• [WHAT TO PRODUCE] How many lines in the listing below include the word "scroll"? Reply with the count alone.

Start of MATERIALS PROVIDED

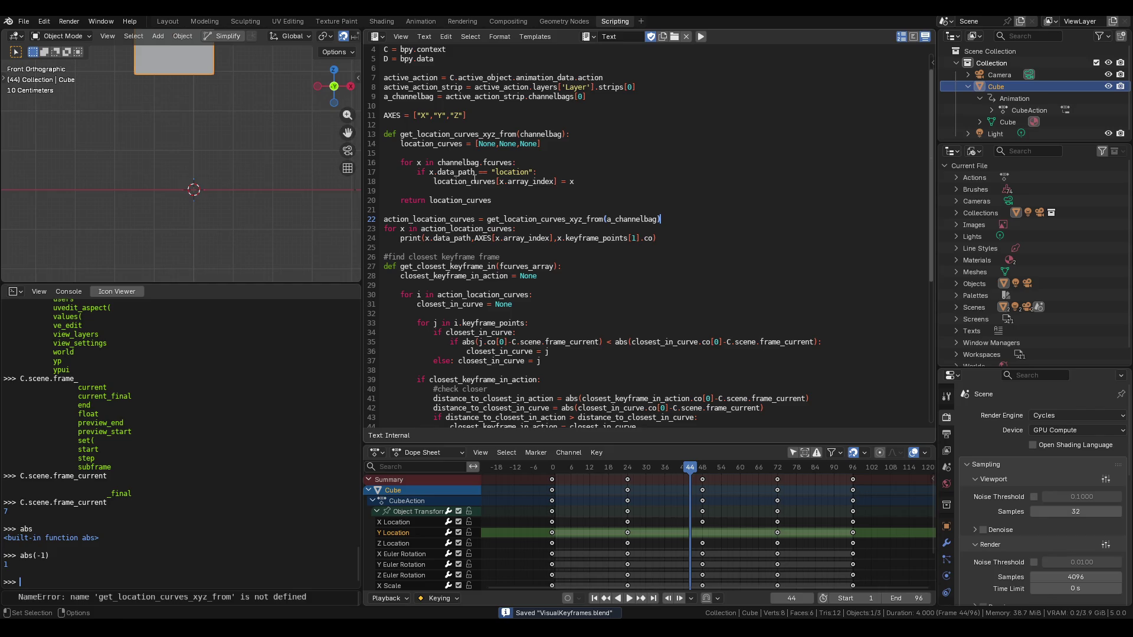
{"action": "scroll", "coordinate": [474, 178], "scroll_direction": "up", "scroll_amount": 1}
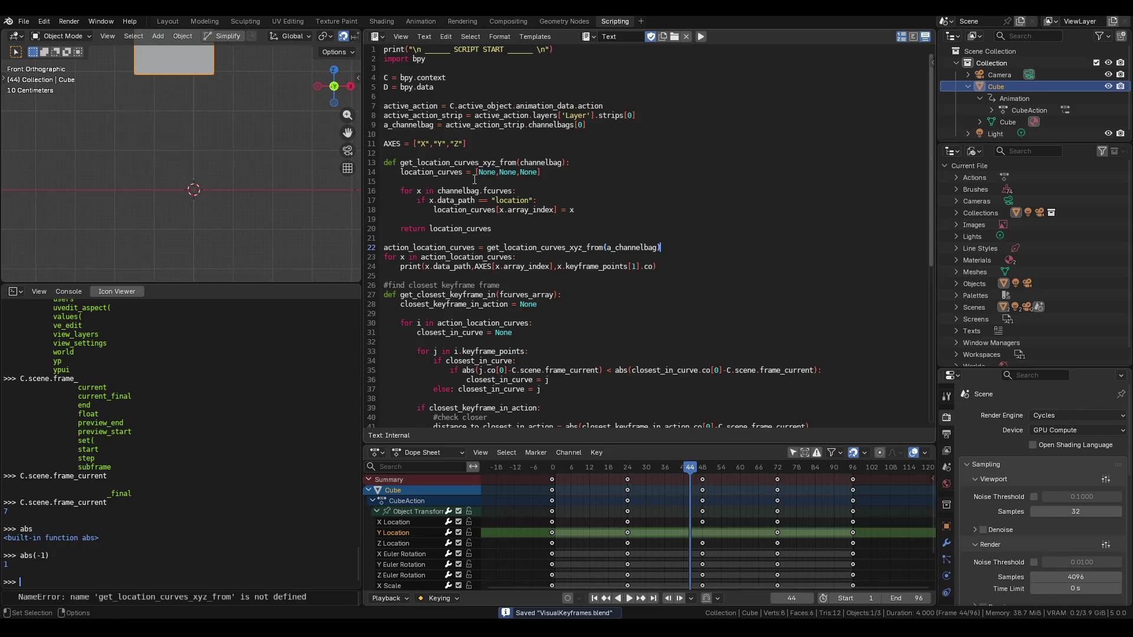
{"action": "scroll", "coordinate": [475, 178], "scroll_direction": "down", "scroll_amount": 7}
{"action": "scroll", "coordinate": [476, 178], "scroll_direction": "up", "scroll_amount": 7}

End of MATERIALS PROVIDED
Start of MATERIALS PROVIDED

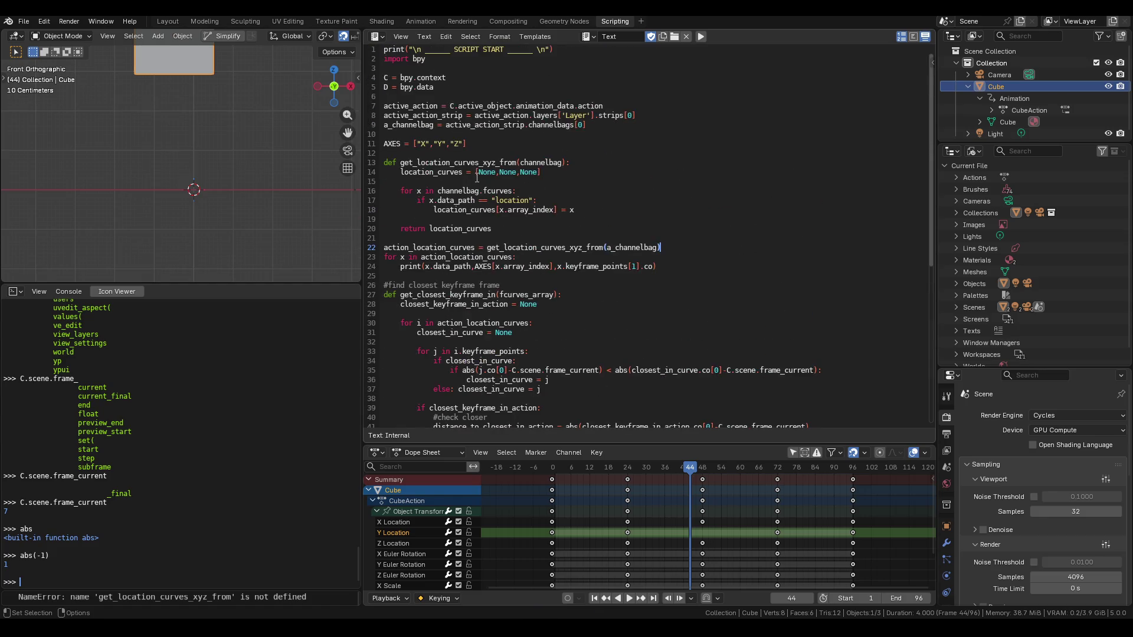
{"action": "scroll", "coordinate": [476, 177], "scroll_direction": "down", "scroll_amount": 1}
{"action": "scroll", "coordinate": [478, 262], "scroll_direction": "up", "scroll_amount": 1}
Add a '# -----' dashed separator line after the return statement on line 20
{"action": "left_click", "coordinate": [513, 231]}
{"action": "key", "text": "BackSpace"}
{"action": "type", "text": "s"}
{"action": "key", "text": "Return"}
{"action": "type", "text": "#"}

End of MATERIALS PROVIDED

• [SOLUTION FOR THIS PROBLEM] 5